This Day, That Year
Item from Aug 16, 1985, in China Daily: First goal — young hopefuls take a shot at the Beijing Children’s Soccer School, where all the students are younger than 6.
Although they qualified for the World Cup once in 2002, the national men’s soccer team has disappointed fans for decades.
But the country’s rise as a soccer power has just begun. China rolled out an ambitious plan to build 20,000 schools specializing in teaching the skills of soccer by 2020 to nurse talent for future success at the World Cup.
In 2014, education authorities announced that soccer would become a compulsory part of the national curriculum at schools.

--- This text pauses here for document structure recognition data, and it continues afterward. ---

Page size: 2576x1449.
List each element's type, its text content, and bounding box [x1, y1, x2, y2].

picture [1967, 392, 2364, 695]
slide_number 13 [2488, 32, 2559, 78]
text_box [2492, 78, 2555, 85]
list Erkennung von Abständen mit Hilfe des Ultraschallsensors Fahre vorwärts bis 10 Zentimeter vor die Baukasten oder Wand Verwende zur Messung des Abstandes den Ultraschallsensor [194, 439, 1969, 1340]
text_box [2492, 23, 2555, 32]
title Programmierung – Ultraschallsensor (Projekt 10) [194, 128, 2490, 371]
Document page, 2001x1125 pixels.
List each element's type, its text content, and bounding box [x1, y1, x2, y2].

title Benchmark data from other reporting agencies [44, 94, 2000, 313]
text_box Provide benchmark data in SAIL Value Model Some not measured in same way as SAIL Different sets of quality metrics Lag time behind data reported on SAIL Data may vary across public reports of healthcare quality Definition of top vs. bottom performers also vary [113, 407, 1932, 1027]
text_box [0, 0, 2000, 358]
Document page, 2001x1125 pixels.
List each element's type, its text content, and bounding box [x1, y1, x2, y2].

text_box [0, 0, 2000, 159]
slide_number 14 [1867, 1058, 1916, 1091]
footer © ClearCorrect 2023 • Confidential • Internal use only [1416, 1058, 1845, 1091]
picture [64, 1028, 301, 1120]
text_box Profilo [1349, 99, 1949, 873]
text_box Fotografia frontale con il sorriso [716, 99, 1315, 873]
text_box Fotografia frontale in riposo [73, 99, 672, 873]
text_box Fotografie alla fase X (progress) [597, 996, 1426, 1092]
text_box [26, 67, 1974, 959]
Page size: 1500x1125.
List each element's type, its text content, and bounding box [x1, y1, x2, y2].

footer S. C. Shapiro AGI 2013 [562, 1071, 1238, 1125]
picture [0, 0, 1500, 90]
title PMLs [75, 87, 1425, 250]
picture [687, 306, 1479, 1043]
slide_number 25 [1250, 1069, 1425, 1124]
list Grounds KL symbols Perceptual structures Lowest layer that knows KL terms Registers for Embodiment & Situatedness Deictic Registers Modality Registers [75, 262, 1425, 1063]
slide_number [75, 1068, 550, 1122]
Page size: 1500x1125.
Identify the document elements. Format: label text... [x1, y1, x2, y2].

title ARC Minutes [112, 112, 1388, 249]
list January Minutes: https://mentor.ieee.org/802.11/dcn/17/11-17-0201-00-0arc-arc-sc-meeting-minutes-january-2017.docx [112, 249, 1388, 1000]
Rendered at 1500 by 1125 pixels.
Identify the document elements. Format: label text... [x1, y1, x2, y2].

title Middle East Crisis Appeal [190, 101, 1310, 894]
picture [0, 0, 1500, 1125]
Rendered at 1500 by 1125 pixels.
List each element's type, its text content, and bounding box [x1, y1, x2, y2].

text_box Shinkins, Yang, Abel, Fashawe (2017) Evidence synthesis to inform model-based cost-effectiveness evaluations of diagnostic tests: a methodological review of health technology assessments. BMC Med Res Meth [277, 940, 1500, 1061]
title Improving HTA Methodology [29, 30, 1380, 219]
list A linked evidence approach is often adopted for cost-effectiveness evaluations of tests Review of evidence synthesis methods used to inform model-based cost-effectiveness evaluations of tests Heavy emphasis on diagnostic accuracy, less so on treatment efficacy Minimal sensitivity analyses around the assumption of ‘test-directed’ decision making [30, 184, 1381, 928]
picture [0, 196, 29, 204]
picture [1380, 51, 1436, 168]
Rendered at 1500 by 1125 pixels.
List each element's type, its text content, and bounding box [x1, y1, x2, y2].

Last year, the China Eyas Program was launched by the China Soong Ching Ling Foundation and the China Sports Foundation, which aims to bring a tailor-made preschool soccer project to 3,000 preschools nationwide on a trial basis by the end of this year.
The country plans to introduce the program at 27,000 kindergartens by 2020.
This has opened huge opportunities for foreign soccer clubs to cooperate with Chinese counterparts and investors in soccer, especially in youth training.
Earlier this year, German soccer club Bayern Munich unveiled plans to open a full-time soccer academy in Shenzhen, Guangdong province, to bring Bayern’s youth development knowledge and expertise to Chinese coaches and players.